**What you need to do**
Give the entries below again exactly. Their pictures are not needed.

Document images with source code
↓↓↓
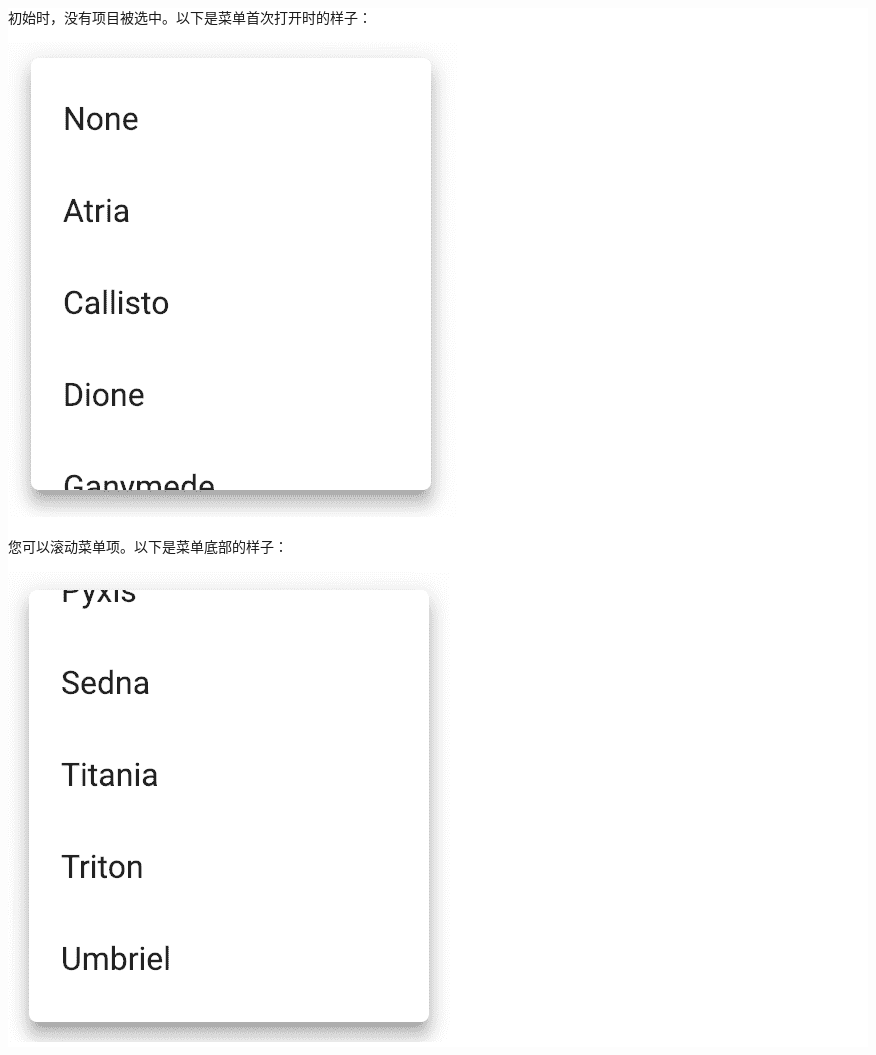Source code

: 初始时，没有项目被选中。以下是菜单首次打开时的样子：

![](img/c481fcdb-f151-49ff-89b6-c5f2c509076f.png)

您可以滚动菜单项。以下是菜单底部的样子：

![](img/cd946b31-2f0f-4837-ab82-726c7e06fb68.png)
↑↑↑
**Response for this exercise**
Source code

: 初始时，没有项目被选中。以下是菜单首次打开时的样子：

![](img/c481fcdb-f151-49ff-89b6-c5f2c509076f.png)

您可以滚动菜单项。以下是菜单底部的样子：

![](img/cd946b31-2f0f-4837-ab82-726c7e06fb68.png)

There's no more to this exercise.